Le duo bristolien Emptyset, composé de Paul Purgas et de James Ginzburg, n’en fint plus de déchaîner les avalanches de promesses et de superlatifs, et ce depuis ses débuts il y a un peu plus de cinq ans. En premier lieu supportés par les amateurs de techno aussi minimaliste que radicale, ils ont vu le spectre de leurs suiveurs s’engaillardir quand d’autres influences plus « rythmic noise » et « bass music » sont apparues. On les sait très proches de gens (diamétralement opposés) comme Roly Porter ou Chris Liebing et qu’on le veuille ou non, il est finalement assez surprenant, même si c’est très convenu aujourd’hui de ne pas s’en émouvoir, de les voir débarquer chez Raster-Noton. Le format court et très bien nommé Collapsed, sorti l’année dernière, ne laissait que peu de mystères sur ce qu’on pouvait attendre des deux gaziers. Et qu’on se le dise, l’oeuvre du jour est autrement plus subtile qu’une énième course sur les sentiers de la radicalité.
Dégager une force de frappe comparable à celle d’un Byetone tout en demeurant quasiment « beatless ». Jouer les chirurgiens du cut et de la fracture sans résonner présomptueux ou trop froidement violent (au sens très en vogue « cryogénique » du terme). Voilà le pari risqué mais très réussi par les deux britanniques. Avec aucune (ou presque) bassline métronomique à laquelle se raccrocher, ils créent ici un album terriblement bien construit et équlibré. Frontal, alliant la rigueur inhérente à toute musique répétitive et la complexité des réformateurs du pur et dur 4X4, Recur est surtout un disque dépourvu de la moindre concession.

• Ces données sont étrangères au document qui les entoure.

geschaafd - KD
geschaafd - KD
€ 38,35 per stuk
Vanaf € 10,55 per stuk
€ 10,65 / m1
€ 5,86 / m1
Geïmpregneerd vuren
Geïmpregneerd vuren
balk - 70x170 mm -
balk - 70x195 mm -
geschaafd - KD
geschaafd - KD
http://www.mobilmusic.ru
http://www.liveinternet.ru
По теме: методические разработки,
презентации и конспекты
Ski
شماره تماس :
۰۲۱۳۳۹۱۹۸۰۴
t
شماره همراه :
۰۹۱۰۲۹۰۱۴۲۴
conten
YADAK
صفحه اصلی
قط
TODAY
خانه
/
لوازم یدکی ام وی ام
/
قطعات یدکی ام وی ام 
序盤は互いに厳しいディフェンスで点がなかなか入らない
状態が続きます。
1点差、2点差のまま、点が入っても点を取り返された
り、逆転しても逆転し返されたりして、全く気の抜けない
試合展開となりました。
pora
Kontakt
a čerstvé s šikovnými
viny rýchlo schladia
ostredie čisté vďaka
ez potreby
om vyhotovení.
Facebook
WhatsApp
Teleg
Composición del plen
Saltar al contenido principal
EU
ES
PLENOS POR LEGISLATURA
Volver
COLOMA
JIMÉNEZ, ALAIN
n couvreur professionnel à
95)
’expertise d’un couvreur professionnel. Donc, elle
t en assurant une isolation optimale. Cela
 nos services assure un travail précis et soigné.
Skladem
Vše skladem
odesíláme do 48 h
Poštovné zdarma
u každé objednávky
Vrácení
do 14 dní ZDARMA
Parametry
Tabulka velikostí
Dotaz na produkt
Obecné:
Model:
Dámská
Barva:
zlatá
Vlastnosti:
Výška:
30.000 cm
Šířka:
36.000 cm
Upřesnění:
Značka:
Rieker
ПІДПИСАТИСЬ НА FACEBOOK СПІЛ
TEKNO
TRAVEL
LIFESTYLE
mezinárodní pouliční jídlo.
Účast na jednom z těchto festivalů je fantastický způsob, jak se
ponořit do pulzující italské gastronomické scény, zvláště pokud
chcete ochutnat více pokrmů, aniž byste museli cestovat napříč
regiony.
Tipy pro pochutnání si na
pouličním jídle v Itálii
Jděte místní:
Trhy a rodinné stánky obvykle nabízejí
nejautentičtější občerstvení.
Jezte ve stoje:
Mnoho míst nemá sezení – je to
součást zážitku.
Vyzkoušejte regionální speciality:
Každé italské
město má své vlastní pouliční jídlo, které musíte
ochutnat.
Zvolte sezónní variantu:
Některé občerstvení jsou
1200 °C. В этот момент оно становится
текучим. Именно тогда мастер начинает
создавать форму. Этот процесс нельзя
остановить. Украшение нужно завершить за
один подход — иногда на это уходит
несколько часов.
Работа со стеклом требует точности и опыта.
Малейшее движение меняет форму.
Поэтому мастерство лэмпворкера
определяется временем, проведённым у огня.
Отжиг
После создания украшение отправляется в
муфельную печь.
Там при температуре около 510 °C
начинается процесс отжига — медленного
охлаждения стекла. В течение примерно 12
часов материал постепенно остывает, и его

Cet album se révèlera sans doute encore plus impressionnant chez ceux qui comme moi, ont déserté depuis déjà quelques temps les contrées purement techno ou « power noise indus ». Sans être une bête et méchante synthèse des deux, Recur revêt ses apparats de grand disque dans sa capacité à forger des alliages « harsh » et à la fois extrêmement soignés sans tomber dans l’écueil classique du tout compressé. De confondre la simpliste froideur avec la troublante pureté. Avec une maîtrise ahurissante et une bonne dose de discernement, chaque effusion, chaque secousse ou chaque blast, n’a pour autre vocation que de tracer des saignées dans des silences assommants.
On ne peut pas saluer la construction de l’album sur le fond sans revenir sur ces titres courts aux formes complexes à envisager individuellement. C’est quand même tout un art, et toute une démarche, que d’ériger des motifs extrêmement élaborés pour peu à peu les boursouffler jusqu’à l’implosion. Sans nihilisme contrefait (même si c’est définitivement dans l’air du temps) ou (im)posture, Emptyset envisage son art aussi bien dans l’avènement de l’architecture que dans son annihilation. Voilà qui a sans doute déjà voulu être fait, mais probablement pas aussi bien.
Citons forcément l’excellent Fragment pour illustrer le propos cus-cité. Puis le très intelligemment placé Absence, effectuant une coupure effervescente et ambient bienvenue avant le progressif recours à des sillons tout aussi complexes et abrasifs, mais nettement plus pragmatiques. Déboulent alors enfin les trois derniers titres autrement plus « beatés » et voraces dans leurs intentions. Je ne vais pas dissimuler vainement ma grande préférence pour Limit, même si Recur et Instant m’ont aussi donné l’envie de pourfendre à mains nues les mâchoires carnassières de la matrice.
Pour surtout ne pas canaliser ce genre de dérives certes un peu viriles, l’idéal est d’écouter Recur en boucle à un volume à s’en faire péter les tympans. Voici un album qui accompagnera bien plus d’un hiver et bon nombre de cris primaires. A n’en pas douter une des gifles de cette année.